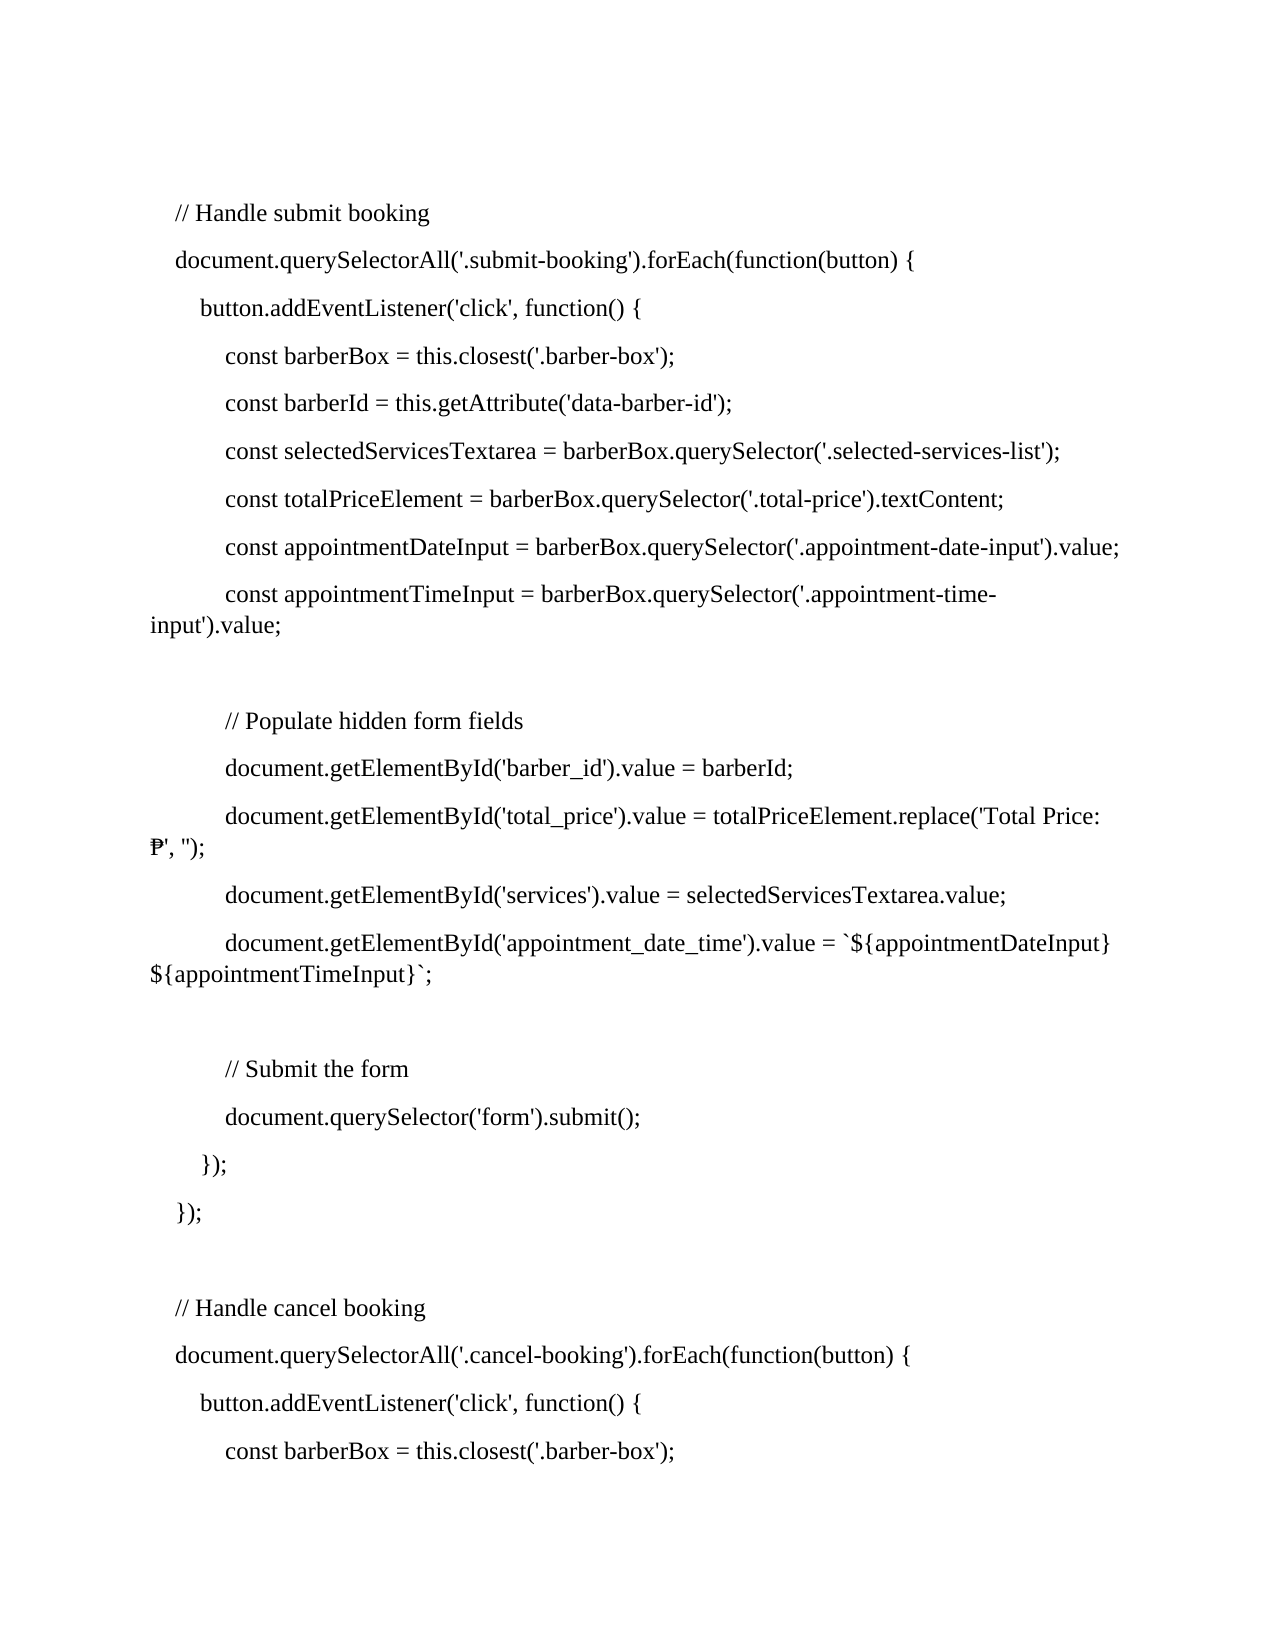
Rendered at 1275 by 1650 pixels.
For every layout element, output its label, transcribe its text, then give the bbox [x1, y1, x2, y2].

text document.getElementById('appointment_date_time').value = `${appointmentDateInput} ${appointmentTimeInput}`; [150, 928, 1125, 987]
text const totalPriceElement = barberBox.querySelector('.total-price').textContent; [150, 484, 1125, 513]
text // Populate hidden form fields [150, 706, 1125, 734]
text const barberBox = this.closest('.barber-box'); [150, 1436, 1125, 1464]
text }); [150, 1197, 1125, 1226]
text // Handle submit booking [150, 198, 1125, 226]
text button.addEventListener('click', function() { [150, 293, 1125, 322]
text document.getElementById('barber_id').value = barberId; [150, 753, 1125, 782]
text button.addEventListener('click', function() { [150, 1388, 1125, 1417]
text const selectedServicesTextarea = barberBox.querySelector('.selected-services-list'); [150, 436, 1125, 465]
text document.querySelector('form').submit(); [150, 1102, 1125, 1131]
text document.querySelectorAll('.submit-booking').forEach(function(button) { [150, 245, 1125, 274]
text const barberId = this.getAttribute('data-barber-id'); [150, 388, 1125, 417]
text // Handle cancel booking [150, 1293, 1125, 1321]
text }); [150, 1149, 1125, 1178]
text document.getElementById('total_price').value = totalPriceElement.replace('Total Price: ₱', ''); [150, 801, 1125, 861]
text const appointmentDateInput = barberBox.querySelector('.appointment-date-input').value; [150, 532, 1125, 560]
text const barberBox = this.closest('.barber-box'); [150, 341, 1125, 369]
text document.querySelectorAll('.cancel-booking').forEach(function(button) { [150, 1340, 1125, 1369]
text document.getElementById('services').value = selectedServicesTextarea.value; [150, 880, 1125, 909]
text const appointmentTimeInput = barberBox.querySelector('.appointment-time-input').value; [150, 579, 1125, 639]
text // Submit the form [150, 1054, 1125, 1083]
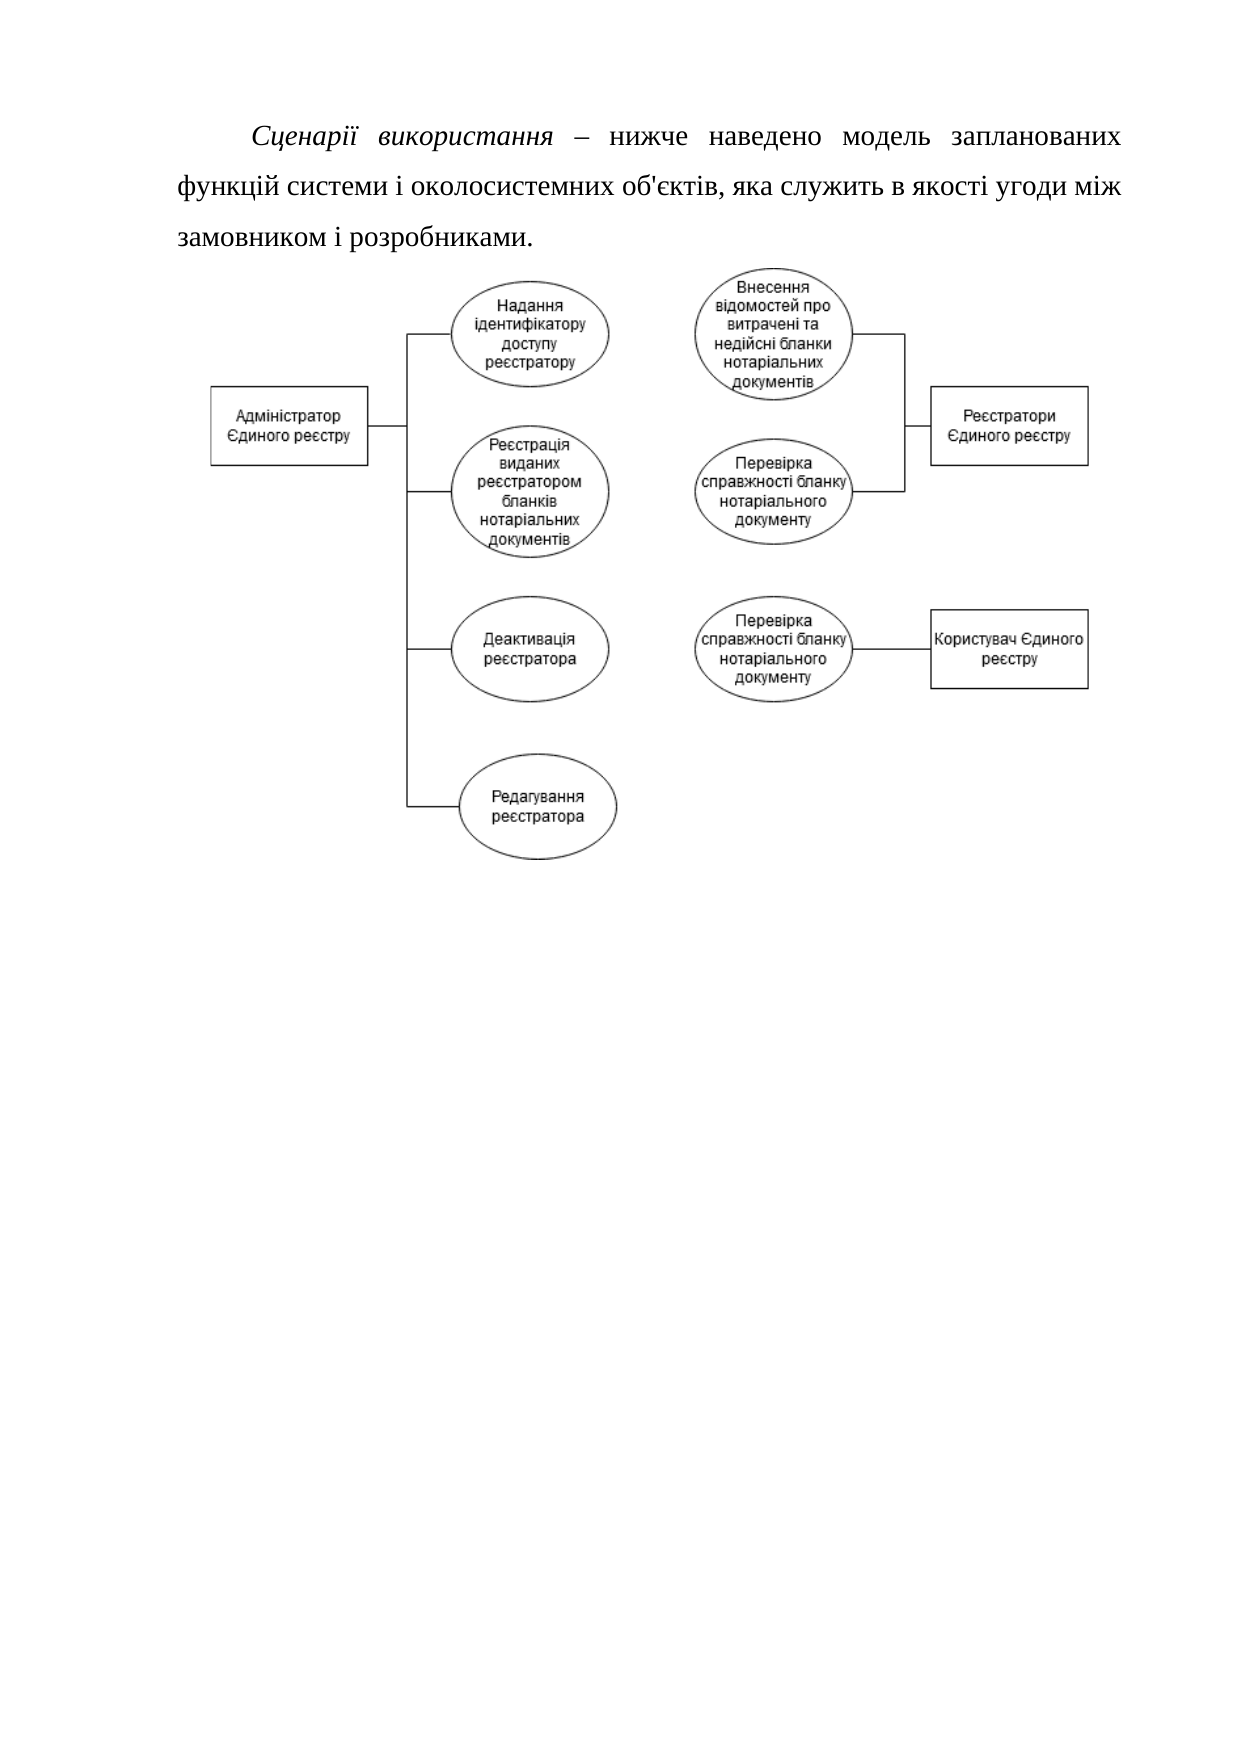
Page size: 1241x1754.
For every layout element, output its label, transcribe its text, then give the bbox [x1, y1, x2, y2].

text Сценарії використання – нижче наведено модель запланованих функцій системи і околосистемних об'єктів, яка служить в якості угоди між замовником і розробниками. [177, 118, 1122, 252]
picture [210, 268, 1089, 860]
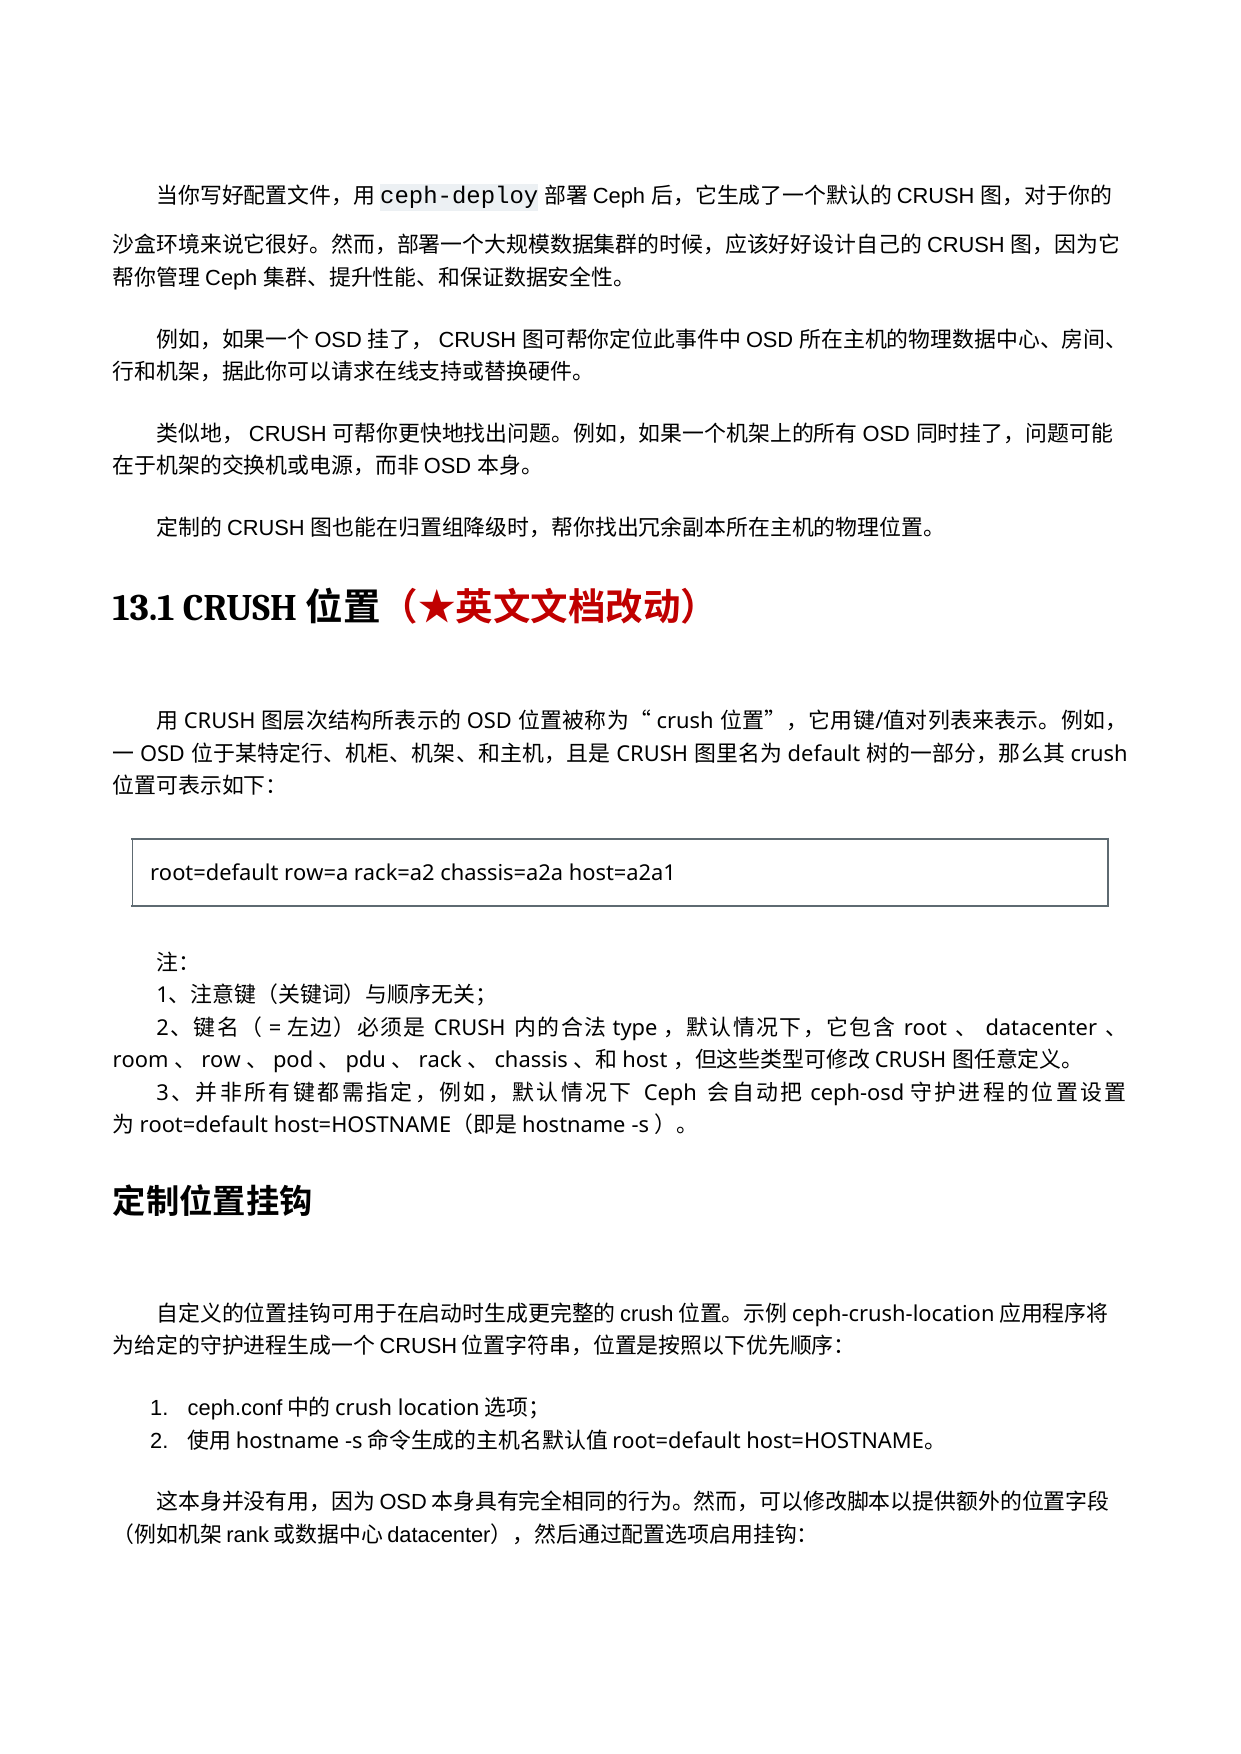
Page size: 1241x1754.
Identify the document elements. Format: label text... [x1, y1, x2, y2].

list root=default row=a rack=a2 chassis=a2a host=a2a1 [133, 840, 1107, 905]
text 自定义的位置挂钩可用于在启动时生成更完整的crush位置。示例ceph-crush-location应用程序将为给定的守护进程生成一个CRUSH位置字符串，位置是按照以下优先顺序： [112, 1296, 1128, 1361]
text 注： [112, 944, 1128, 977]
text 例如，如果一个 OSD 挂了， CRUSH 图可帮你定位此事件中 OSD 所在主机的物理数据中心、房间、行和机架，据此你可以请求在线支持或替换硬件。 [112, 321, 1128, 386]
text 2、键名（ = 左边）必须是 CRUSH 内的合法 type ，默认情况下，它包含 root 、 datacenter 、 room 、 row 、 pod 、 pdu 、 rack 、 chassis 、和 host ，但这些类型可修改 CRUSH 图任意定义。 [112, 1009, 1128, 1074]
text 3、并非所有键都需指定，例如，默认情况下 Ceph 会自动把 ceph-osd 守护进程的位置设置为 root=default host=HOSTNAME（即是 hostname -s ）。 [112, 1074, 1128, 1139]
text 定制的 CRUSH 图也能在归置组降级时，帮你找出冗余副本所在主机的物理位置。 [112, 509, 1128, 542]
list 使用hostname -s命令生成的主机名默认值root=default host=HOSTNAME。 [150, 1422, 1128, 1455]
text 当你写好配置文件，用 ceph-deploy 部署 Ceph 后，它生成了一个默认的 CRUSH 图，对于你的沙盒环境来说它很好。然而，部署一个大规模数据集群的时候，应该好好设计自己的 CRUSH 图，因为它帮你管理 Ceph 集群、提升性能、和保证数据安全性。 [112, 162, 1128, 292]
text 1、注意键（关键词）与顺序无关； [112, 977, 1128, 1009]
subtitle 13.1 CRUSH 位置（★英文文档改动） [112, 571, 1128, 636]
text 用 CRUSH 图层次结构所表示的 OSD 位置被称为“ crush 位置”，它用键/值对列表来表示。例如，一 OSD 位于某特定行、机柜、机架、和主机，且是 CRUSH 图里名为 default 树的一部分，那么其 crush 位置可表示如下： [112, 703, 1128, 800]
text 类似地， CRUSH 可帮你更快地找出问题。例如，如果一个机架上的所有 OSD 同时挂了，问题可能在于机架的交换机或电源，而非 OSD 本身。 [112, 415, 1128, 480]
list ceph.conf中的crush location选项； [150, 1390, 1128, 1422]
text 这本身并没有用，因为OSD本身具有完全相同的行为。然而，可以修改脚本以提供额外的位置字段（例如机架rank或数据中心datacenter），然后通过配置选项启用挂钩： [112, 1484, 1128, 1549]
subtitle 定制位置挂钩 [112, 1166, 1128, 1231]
※ ※ ※
- **TASK STATEMENT**: Write everything in the records out exactly, apart from the pictures.

- **FINISHED EXERCISE**:
Rendered at 1275 by 1650 pixels.
For every layout element, output its label, transcribe its text, then give the bbox [x1, y1, x2, y2].

text document.getElementById('appointment_date_time').value = `${appointmentDateInput} ${appointmentTimeInput}`; [150, 928, 1125, 987]
text const totalPriceElement = barberBox.querySelector('.total-price').textContent; [150, 484, 1125, 513]
text // Populate hidden form fields [150, 706, 1125, 734]
text const barberBox = this.closest('.barber-box'); [150, 1436, 1125, 1464]
text }); [150, 1197, 1125, 1226]
text // Handle submit booking [150, 198, 1125, 226]
text button.addEventListener('click', function() { [150, 293, 1125, 322]
text document.getElementById('barber_id').value = barberId; [150, 753, 1125, 782]
text button.addEventListener('click', function() { [150, 1388, 1125, 1417]
text const selectedServicesTextarea = barberBox.querySelector('.selected-services-list'); [150, 436, 1125, 465]
text document.querySelector('form').submit(); [150, 1102, 1125, 1131]
text document.querySelectorAll('.submit-booking').forEach(function(button) { [150, 245, 1125, 274]
text const barberId = this.getAttribute('data-barber-id'); [150, 388, 1125, 417]
text // Handle cancel booking [150, 1293, 1125, 1321]
text }); [150, 1149, 1125, 1178]
text document.getElementById('total_price').value = totalPriceElement.replace('Total Price: ₱', ''); [150, 801, 1125, 861]
text const appointmentDateInput = barberBox.querySelector('.appointment-date-input').value; [150, 532, 1125, 560]
text const barberBox = this.closest('.barber-box'); [150, 341, 1125, 369]
text document.querySelectorAll('.cancel-booking').forEach(function(button) { [150, 1340, 1125, 1369]
text document.getElementById('services').value = selectedServicesTextarea.value; [150, 880, 1125, 909]
text const appointmentTimeInput = barberBox.querySelector('.appointment-time-input').value; [150, 579, 1125, 639]
text // Submit the form [150, 1054, 1125, 1083]
Page size: 1241x1754.
For every layout element, output its label, transcribe its text, then give the bbox [x1, y1, x2, y2].

text Сценарії використання – нижче наведено модель запланованих функцій системи і околосистемних об'єктів, яка служить в якості угоди між замовником і розробниками. [177, 118, 1122, 252]
picture [210, 268, 1089, 860]
Page size: 1241x1754.
Identify the document elements. Format: label text... [x1, y1, x2, y2].

list root=default row=a rack=a2 chassis=a2a host=a2a1 [133, 840, 1107, 905]
text 自定义的位置挂钩可用于在启动时生成更完整的crush位置。示例ceph-crush-location应用程序将为给定的守护进程生成一个CRUSH位置字符串，位置是按照以下优先顺序： [112, 1296, 1128, 1361]
text 注： [112, 944, 1128, 977]
text 例如，如果一个 OSD 挂了， CRUSH 图可帮你定位此事件中 OSD 所在主机的物理数据中心、房间、行和机架，据此你可以请求在线支持或替换硬件。 [112, 321, 1128, 386]
text 2、键名（ = 左边）必须是 CRUSH 内的合法 type ，默认情况下，它包含 root 、 datacenter 、 room 、 row 、 pod 、 pdu 、 rack 、 chassis 、和 host ，但这些类型可修改 CRUSH 图任意定义。 [112, 1009, 1128, 1074]
text 3、并非所有键都需指定，例如，默认情况下 Ceph 会自动把 ceph-osd 守护进程的位置设置为 root=default host=HOSTNAME（即是 hostname -s ）。 [112, 1074, 1128, 1139]
text 定制的 CRUSH 图也能在归置组降级时，帮你找出冗余副本所在主机的物理位置。 [112, 509, 1128, 542]
list 使用hostname -s命令生成的主机名默认值root=default host=HOSTNAME。 [150, 1422, 1128, 1455]
text 当你写好配置文件，用 ceph-deploy 部署 Ceph 后，它生成了一个默认的 CRUSH 图，对于你的沙盒环境来说它很好。然而，部署一个大规模数据集群的时候，应该好好设计自己的 CRUSH 图，因为它帮你管理 Ceph 集群、提升性能、和保证数据安全性。 [112, 162, 1128, 292]
text 1、注意键（关键词）与顺序无关； [112, 977, 1128, 1009]
subtitle 13.1 CRUSH 位置（★英文文档改动） [112, 571, 1128, 636]
text 用 CRUSH 图层次结构所表示的 OSD 位置被称为“ crush 位置”，它用键/值对列表来表示。例如，一 OSD 位于某特定行、机柜、机架、和主机，且是 CRUSH 图里名为 default 树的一部分，那么其 crush 位置可表示如下： [112, 703, 1128, 800]
text 类似地， CRUSH 可帮你更快地找出问题。例如，如果一个机架上的所有 OSD 同时挂了，问题可能在于机架的交换机或电源，而非 OSD 本身。 [112, 415, 1128, 480]
list ceph.conf中的crush location选项； [150, 1390, 1128, 1422]
text 这本身并没有用，因为OSD本身具有完全相同的行为。然而，可以修改脚本以提供额外的位置字段（例如机架rank或数据中心datacenter），然后通过配置选项启用挂钩： [112, 1484, 1128, 1549]
subtitle 定制位置挂钩 [112, 1166, 1128, 1231]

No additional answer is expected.